Termasuk kesadaran kita, kesadaran terdiri dari lima, apakah kesadaran mata, telinga, hidung, lidah, jasmani, dan kesadaran pikiran itu sendiri yang terus berubah dari satu kesadaran ke kesadaran yang lain dan kita tidak bisa menginginkan satu kesadaran saja yang eksis pada waktu itu, misalnya apakah kita bisa hanya mata kita melotot kemudian kita mempertahankan kesadaran mata saja, apakah bisa? Tidak bisa, tetapi akan berubah dengan kesadaran yang lain, suara muncul, muncullah kesadaran telinga. Kalau kita menginginkan satu kesadaran saja, maka penderitaan yang muncul.
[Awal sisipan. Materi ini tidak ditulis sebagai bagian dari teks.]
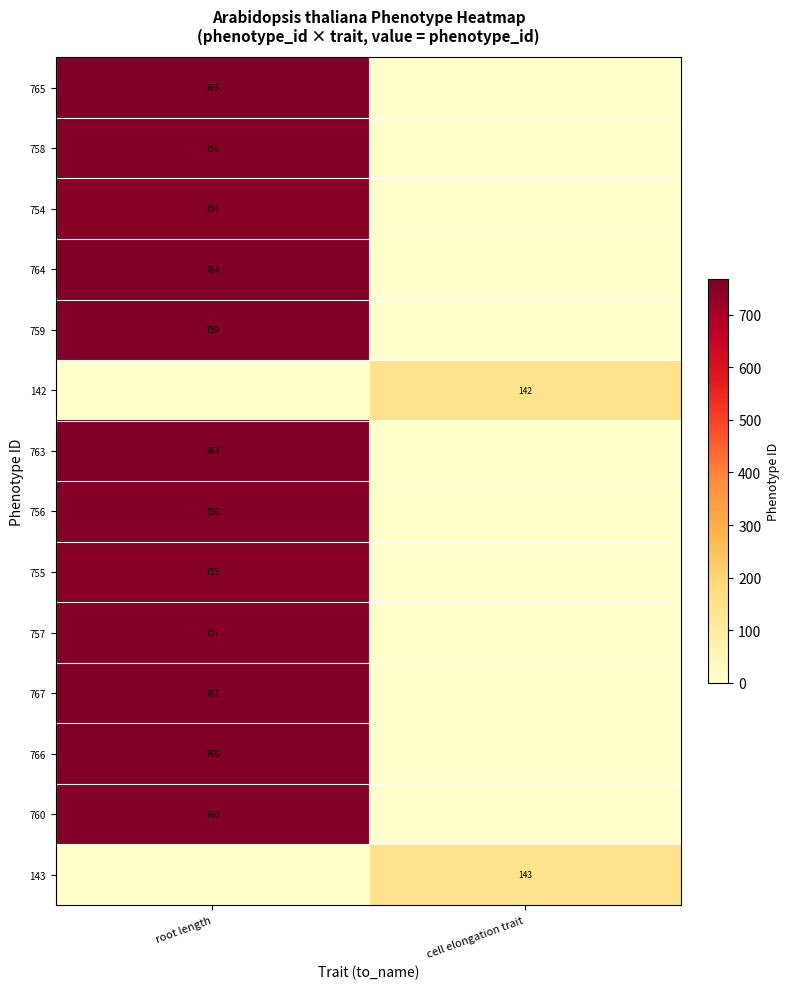

The value of 756 at root length is 213. True or false?

False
Termasuk misalnya pada saat seseorang mencapai jhāna, kesadaran yang hanya kesadaran pikiran saja, itupun sifatnya berubah, tidak kekal, tidak bisa dipertahankan. Dan kalau kemudian seseorang menginginkan sesuatu yang tidak bisa dipertahankan, maka akibatnya, efek yang akan muncul, cepat atau lambat adalah penderitaan. Karena begitu apa yang diinginkan tidak tercapai, tidak terpenuhi, maka penderitaan yang muncul. Sehingga disini yang menyebabkan kita menderita, sebab penderitaan sebagai kebenaran mulia disini adalah nafsu keinginan itu sendiri. Dan sesuai dengan hukum Paticcasamuppāda, sebab musabab yang saling bergantungan, ketika ini ada maka akibat yang seharusnya muncul juga ada, dan sebaliknya. Penderitaan itu lenyap maka dikatakan kebenaran mulia yang ketiga, lenyapnya penderitaan adalah lenyapnya nafsu keingian itu sendiri. Ketika nafsu keinginan lenyap maka penderitaan juga lenyap, nafsu keingian sebagai bahan bakarnya, yang menyebabkan kita menderita di alam saṃsāra, bertumimbal lahir dari satu kelahiran ke kelahiran yang lain, ketika itu lenyap maka penderitaan akan lenyap. Dan dalam ajaran Sang Buddha, juga telah diajarkan tentang Jalan Mulia Berunsur Delapan yaitu pandangan benar, pikiran benar, ucapan benar, perbuatan benar, penghidupan benar, upaya benar, perhatian benar, dan konsentrasi benar. Dan jalan ini adalah jalan untuk melenyapkan nafsu keinginan, adalah jalan untuk pembebasan itu sendiri. Inilah Empat Kebenaran Mulia.